Nothing was wasted. Every song recorded on 11 February 1963 was used on the album, which was called Please Please Me. To the 10 new tracks were added 4 songs already recorded as A- and B-sides for two singles (‘Love Me Do’/‘P.S. I Love You’ and ‘Please Please Me’/‘Ask Me Why’).20

And then Monday, 11 February 1963 was over. The first LP from what would become the biggest and greatest and most influential band in the world was ready for remixing and then a release 39 days later. In a few years, the recording of ‘Strawberry Fields Forever’ would require more than two dozen takes over five weeks. But the entire first album, excluding the singles, had taken just one day.


Mark Lewisohn, on the other hand, is taking rather longer to tell the story of that album and all the others in the Beatles’ phenomenal seven-year recording history (only seven years – one has to pinch oneself every time one thinks of that). Lewisohn is the author of All These Years, a forensic and compelling account of the Beatles and their world. It may turn out to be a 30-year project.

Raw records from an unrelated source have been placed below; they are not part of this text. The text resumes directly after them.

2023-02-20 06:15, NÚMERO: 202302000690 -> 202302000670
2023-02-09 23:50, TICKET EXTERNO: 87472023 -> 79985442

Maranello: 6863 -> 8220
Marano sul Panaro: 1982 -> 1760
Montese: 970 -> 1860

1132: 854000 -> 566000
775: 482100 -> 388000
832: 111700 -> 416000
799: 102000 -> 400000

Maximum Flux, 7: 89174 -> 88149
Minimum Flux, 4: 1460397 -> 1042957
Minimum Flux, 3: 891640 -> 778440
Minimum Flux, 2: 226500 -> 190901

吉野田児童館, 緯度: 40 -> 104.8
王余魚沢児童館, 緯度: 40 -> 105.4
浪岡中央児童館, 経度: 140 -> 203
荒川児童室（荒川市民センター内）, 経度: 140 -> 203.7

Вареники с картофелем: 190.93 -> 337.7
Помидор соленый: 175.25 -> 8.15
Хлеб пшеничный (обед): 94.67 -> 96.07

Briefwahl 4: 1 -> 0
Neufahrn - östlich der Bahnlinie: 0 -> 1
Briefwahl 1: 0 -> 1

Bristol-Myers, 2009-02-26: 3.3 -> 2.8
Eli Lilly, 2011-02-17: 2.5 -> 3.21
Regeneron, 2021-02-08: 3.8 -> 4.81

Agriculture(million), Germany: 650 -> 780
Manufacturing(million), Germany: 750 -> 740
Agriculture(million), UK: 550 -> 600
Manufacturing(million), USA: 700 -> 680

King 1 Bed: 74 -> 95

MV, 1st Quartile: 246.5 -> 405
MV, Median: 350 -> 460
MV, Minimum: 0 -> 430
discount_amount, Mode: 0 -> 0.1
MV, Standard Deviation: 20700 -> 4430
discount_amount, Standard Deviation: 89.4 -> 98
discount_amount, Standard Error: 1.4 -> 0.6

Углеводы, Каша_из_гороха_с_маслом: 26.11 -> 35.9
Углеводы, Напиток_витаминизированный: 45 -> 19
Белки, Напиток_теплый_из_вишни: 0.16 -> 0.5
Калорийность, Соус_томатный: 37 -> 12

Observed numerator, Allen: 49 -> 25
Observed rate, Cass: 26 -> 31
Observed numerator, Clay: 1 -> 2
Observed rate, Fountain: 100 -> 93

It was planned as a three-volume endeavour ending in 1970, but the author is now considering a fourth to accommodate solo projects and the aftermath.

‘It was a stab in the dark,’ he says. ‘When I began in 2004 it was originally going to be a 12-year project, but . . . insanely bad judgement on that score.’ The publication dates of the three volumes were once planned as 2008, 2012 and 2016. ‘So this year ought to be seeing the conclusion of the series.’ The revised timeline now suggests volume two in 2020 and volume three in 2028. ‘And if I do a fourth one it will be into 2030-something.’ When we met in 2016, Lewisohn was 57; a fourth title will take him well into his 70s. ‘The usual parallel that Americans make is the series of books by Robert Caro on Lyndon B. Johnson,’ he says. ‘He still has one to do and he’s 80-something, so he has a battle against time.’21

Lewisohn works from home in Berkhamsted, an ancient market town in Hertfordshire. When he sits at his desk he almost disappears among the books, music papers, tapes, boxes, filing cabinets and the rest of the gear, by far the greatest amassment of Beatles documents in private hands, so that a visitor has only one spot of four square inches to rest a cup of tea. Lewisohn’s laptop is perched on a stand so as to free more space beneath it. And then there is the noise in his mind. ‘It’s like plate-spinning at the circus,’ he says of the parallel timelines. In Volume One, ‘there are simultaneous events happening in London, Liverpool and Hamburg, but in Volumes Two and Three the number of plates will multiply. While I’m off telling the Beatles’ impact in Indonesia or New Zealand or Argentina, I could lose the readers with what’s going on in London or Liverpool or anywhere else. I know that I’m stacking problems for myself all down the line in terms of weight of material and how to assimilate it all.’